Using COALESCE in postgresql with UPDATE

344 Views Asked by At

I have a table of real estate data with lots of NULLS in address column. I want to replace these nulls based on the unique ID. (I'm following Alex the Analyst tutorial). However when I use this in postgresql, I'm getting an error:

ERROR: relation "a" does not exist

UPDATE a SET
propertyaddress = COALESCE(a.propertyaddress, b.propertyaddress)
FROM nashville_housing_data a
JOIN nashville_housing_data b
  ON a.parcelid = b.parcelid
AND a.uniqueid <> b.uniqueid
WHERE propertyaddress is null

Now, when I replaced a with the table name, it updated all address rows to one specific address.

5

There are 5 best solutions below

0
Bohemian On

You can't UPDATE aliases; you must use the table name.

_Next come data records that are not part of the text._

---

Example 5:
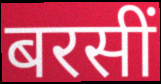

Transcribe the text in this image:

बरसीं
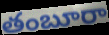
తంబూరా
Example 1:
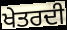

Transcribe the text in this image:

ਖੇਤਰਦੀ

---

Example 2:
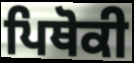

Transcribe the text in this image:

ਪਿਥੋਕੀ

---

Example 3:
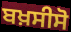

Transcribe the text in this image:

ਬਖ਼ਸੀਸੋ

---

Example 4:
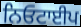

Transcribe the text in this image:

ਨਿਓਟਾਈਪ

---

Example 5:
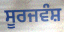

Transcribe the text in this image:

ਸੂਰਜਵੰਸ਼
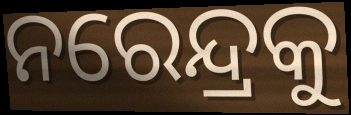
ନରେନ୍ଦ୍ରକୁ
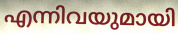
എന്നിവയുമായി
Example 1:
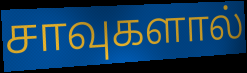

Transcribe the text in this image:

சாவுகளால்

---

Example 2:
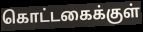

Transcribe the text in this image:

கொட்டகைக்குள்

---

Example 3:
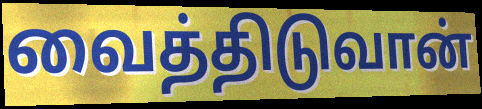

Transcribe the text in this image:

வைத்திடுவான்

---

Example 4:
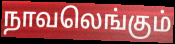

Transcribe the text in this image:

நாவலெங்கும்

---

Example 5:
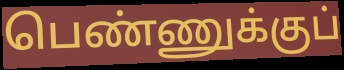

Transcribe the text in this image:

பெண்ணுக்குப்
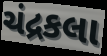
ચંદ્રકલા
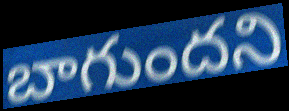
బాగుందని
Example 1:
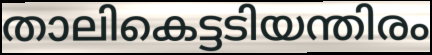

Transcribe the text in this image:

താലികെട്ടടിയന്തിരം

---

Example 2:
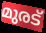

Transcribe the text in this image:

മുരട്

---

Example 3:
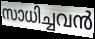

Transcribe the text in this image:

സാധിച്ചവൻ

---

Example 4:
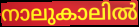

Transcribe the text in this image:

നാലുകാലിൽ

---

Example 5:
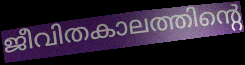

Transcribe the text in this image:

ജീവിതകാലത്തിന്റെ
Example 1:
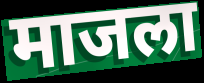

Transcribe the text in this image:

माजला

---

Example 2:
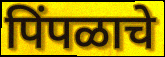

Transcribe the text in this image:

पिंपळाचे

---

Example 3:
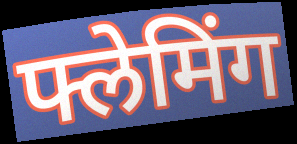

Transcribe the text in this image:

फ्लेमिंग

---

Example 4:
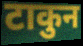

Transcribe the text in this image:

टाकुन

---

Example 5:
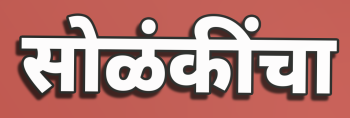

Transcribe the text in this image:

सोळंकींचा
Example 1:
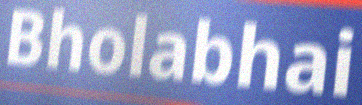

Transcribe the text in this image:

Bholabhai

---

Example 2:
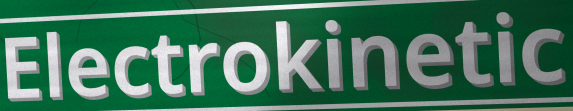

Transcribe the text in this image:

Electrokinetic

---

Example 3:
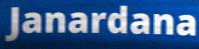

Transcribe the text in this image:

Janardana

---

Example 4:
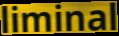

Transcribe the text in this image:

liminal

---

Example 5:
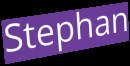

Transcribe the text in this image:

Stephan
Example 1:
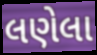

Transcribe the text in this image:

લણેલા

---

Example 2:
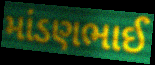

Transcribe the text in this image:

માંડણભાઈ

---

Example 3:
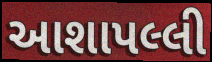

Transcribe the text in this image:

આશાપલ્લી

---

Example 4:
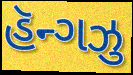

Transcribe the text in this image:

હૅન્ગઝુ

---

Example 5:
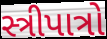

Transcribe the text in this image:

સ્ત્રીપાત્રો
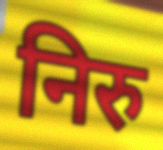
निरु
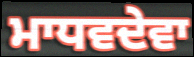
ਮਾਧਵਦੇਵਾ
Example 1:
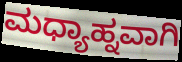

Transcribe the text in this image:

ಮಧ್ಯಾಹ್ನವಾಗಿ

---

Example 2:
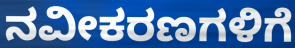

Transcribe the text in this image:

ನವೀಕರಣಗಳಿಗೆ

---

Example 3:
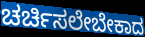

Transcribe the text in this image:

ಚರ್ಚಿಸಲೇಬೇಕಾದ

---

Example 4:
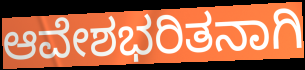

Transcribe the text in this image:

ಆವೇಶಭರಿತನಾಗಿ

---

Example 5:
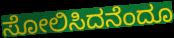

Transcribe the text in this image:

ಸೋಲಿಸಿದನೆಂದೂ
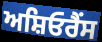
ਅਸ਼ਿਓਰੈਂਸ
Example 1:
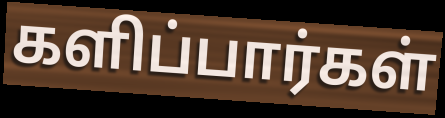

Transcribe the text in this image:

களிப்பார்கள்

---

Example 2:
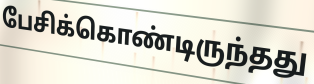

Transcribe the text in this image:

பேசிக்கொண்டிருந்தது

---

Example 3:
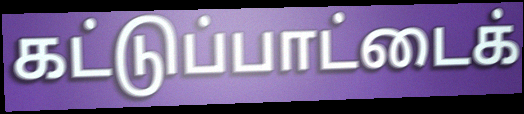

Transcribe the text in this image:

கட்டுப்பாட்டைக்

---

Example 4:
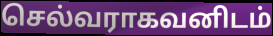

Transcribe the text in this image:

செல்வராகவனிடம்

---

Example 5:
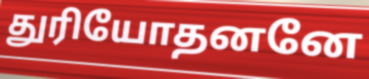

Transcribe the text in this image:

துரியோதனனே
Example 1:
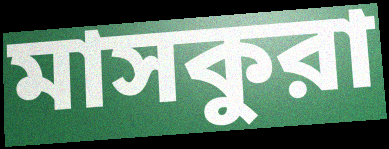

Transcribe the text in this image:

মাসকুরা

Also, COALESCE is useless here because the condition WHERE propertyaddress is null guarantees the first term is always null, so just assign b.propertyaddress.

Try this:

UPDATE nashville_housing_data SET
propertyaddress = b.propertyaddress
FROM nashville_housing_data
JOIN nashville_housing_data b
  ON nashville_housing_data.parcelid = b.parcelid
AND nashville_housing_data.uniqueid <> b.uniqueid
WHERE nashville_housing_data.propertyaddress is null

If there can be more than one other rows with a matching parcelid, break the tie with MAX():

...
propertyaddress = MAX(b.propertyaddress)
...
0
Nisar Mehmood On

The Issue here is with the table alias 'a'. You cannot directly reference the updated table using an alias in the UPDATE statement. Instead, it would help if you directly referenced the table name. Try using the query with the alias 'a'.

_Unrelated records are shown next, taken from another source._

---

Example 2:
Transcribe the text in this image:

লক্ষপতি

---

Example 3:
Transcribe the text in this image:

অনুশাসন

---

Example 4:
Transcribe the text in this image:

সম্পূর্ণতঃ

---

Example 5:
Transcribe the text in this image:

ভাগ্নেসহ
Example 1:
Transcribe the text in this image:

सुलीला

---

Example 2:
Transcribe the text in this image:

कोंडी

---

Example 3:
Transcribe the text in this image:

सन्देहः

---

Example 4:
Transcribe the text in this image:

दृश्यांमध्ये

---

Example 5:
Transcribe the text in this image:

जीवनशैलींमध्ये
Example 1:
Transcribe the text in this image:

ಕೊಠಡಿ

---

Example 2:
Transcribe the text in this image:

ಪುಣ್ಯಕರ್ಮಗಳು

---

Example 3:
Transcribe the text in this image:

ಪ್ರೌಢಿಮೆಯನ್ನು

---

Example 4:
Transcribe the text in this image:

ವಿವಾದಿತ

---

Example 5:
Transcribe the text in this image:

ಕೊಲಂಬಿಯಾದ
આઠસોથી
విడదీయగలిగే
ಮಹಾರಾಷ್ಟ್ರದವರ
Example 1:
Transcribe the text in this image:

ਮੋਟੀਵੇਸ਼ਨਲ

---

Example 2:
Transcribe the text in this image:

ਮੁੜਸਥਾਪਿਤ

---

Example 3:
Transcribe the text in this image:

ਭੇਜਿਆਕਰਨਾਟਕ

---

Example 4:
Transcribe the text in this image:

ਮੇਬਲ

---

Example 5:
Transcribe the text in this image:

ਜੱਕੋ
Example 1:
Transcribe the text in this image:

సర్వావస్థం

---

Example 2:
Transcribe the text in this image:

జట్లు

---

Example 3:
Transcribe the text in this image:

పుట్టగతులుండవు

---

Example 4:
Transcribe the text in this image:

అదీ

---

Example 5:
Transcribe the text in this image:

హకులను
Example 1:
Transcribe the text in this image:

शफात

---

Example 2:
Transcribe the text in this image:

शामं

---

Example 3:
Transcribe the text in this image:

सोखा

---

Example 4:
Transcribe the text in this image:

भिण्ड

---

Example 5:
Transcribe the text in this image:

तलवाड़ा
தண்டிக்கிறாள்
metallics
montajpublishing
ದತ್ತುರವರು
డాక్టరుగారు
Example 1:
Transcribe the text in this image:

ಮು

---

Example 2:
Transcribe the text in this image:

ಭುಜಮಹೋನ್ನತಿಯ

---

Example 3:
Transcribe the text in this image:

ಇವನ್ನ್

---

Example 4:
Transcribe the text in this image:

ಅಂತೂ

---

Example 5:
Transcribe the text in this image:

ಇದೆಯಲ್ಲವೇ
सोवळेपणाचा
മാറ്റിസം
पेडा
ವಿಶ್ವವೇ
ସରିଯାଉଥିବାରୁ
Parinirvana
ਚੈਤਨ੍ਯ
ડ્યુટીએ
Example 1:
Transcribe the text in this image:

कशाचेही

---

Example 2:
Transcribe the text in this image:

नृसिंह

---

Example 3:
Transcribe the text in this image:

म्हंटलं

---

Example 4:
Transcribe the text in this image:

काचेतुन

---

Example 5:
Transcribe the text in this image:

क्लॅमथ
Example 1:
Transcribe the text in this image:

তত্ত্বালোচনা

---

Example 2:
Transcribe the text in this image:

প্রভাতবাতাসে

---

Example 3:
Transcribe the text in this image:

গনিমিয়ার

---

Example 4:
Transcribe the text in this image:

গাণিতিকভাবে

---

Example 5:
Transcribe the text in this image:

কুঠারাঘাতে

UPDATE nashville_housing_data
SET propertyaddress = COALESCE(propertyaddress, b.propertyaddress)
FROM nashville_housing_data b
WHERE nashville_housing_data.propertyaddress IS NULL
  AND nashville_housing_data.parcelid = b.parcelid
  AND nashville_housing_data.uniqueid <> b.uniqueid;
0
lemon On

You can indeed use aliases, but you can't do it with the explicit join notation, because you're going to need add reference for your table "a" twice. In this context, it's better to reference the second table directly in the FROM clause, with aliasing, and add your join conditions inside the WHERE clause.

Additionally:

  • you don't need to use COALESCE, because you're matching table1 null values with table2 non null values (you can just take table2 values)
  • in place of a.uniqueid <> b.uniqueid, you can use b.propertyaddress IS NOT NULL, which should be slightly more efficient (when your records have all null values in your "t2.propertyaddress" column, you just skip the update on that "t1.uniqueid" value)
  • not really strictly needed, but as an optional preference, when I'm self-joining the same table I like to use t1 and t2, to remind myself it's always the same "t", but referenced twice
UPDATE nashville_housing_data t1 
SET propertyaddress = t2.propertyaddress
FROM nashville_housing_data t2
WHERE t1.parcelid = t2.parcelid
  AND t1.propertyaddress IS NULL
  AND t2.propertyaddress IS NOT NULL;

A little demo here.

0
Riinu Anslan On

I played around with this and came up with an answer to my own question:

UPDATE nashville_housing_data a
SET propertyaddress = COALESCE(a.propertyaddress, b.propertyaddress)
FROM nashville_housing_data b
WHERE a.parcelid = b.parcelid
AND a.uniqueid <> b.uniqueid
AND a.propertyaddress IS NULL;
0
Raja Rakshak On

It appears that your SQL query has a problem because the table's alias was used in the UPDATE statement. When using the UPDATE clause in PostgreSQL, the alias should refer to the target table that is being modified rather than the table you are joining. You should alter your query as follows to properly update the propertyaddress column based on the unique ID:

    UPDATE nashville_housing_data a
    SET propertyaddress= COALESCE(a.propertyaddress, b.propertyaddress)
    FROM nashville_housing_data b
    WHERE a.parcelid= b.parcelid
    AND a.uniqueid <> b.uniqueid
    AND a.propertyaddress IS NULL;

I think, by modifying the query, you should not get any error.